Bessie wants to navigate her spaceship through a dangerous asteroid field in the shape of an N x N grid (1 <= N <= 500). The grid contains K asteroids (1 <= K <= 10,000), which are conveniently located at the lattice points of the grid. 

Fortunately, Bessie has a powerful weapon that can vaporize all the asteroids in any given row or column of the grid with a single shot.This weapon is quite expensive, so she wishes to use it sparingly.Given the location of all the asteroids in the field, find the minimum number of shots Bessie needs to fire to eliminate all of the asteroids.

Input

* Line 1: Two integers N and K, separated by a single space. 
* Lines 2..K+1: Each line contains two space-separated integers R and C (1 <= R, C <= N) denoting the row and column coordinates of an asteroid, respectively.

Output

* Line 1: The integer representing the minimum number of times Bessie must shoot.

Sample Input

3 4
1 1
1 3
2 2
3 2

Sample Output

2

Hint

INPUT DETAILS: 
The following diagram represents the data, where "X" is an asteroid and "." is empty space: 
X.X 
.X. 
.X. 

OUTPUT DETAILS: 
Bessie may fire across row 1 to destroy the asteroids at (1,1) and (1,3), and then she may fire down column 2 to destroy the asteroids at (2,2) and (3,2).
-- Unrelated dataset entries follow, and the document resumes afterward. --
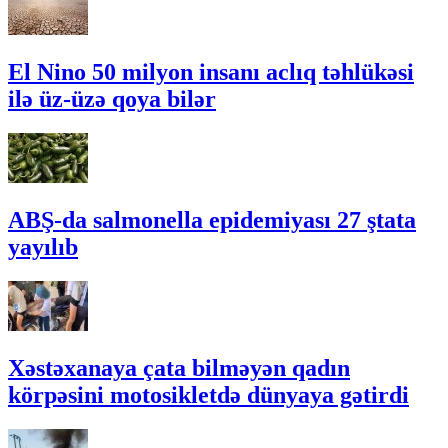
El Nino 50 milyon insanı aclıq təhlükəsi
ilə üz-üzə qoya bilər
ABŞ-da salmonella epidemiyası 27 ştata
yayılıb
Xəstəxanaya çata bilməyən qadın
körpəsini motosikletdə dünyaya gətirdi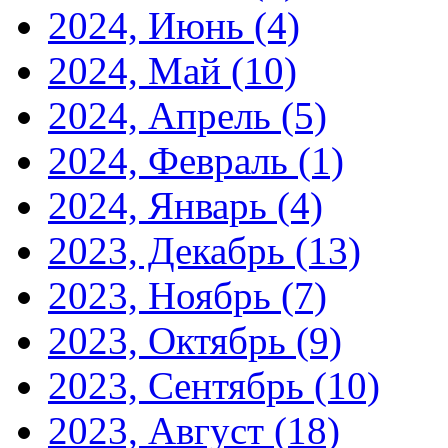
2024, Июнь
(4)
2024, Май
(10)
2024, Апрель
(5)
2024, Февраль
(1)
2024, Январь
(4)
2023, Декабрь
(13)
2023, Ноябрь
(7)
2023, Октябрь
(9)
2023, Сентябрь
(10)
2023, Август
(18)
分析：行和列建立二分图；当一点上有东西时建立一条边，则相当于求最小点覆盖数也就是最大二分匹配数；

代码：

#include<cstdio>
#include<cstring>
#include<algorithm>
using namespace std;
int f[50005];
bool fr[505][505];
bool vis[505];
int k,n,m;
bool find(int x)
{
	for(int i=1;i<=n;i++)
	{
		if(fr[x][i]&&!vis[i])
		{
			vis[i]=true;
			if(f[i]==-1)
			{
				f[i]=x;
				return true;
			}
			else if(find(f[i]))
			{
				f[i]=x;
				return true;
			}
		}
	}
	return false;
}
int main()
{   
		while(scanf ("%d %d",&n,&m)!=EOF)
		{ 
	   memset(f,-1,sizeof(f));
	   memset(fr,false,sizeof(fr));
		int x,y;
		for(int i=1;i<=m;i++)
		{
			scanf("%d%d",&x,&y);
			fr[x][y]=true;
		}
		int ans=0;
		for(int i=1;i<=n;i++)
		{
           memset(vis,false,sizeof(vis));
           if(find(i))
           ans++;
		}
		printf("%d\n",ans);
}
	return 0;
}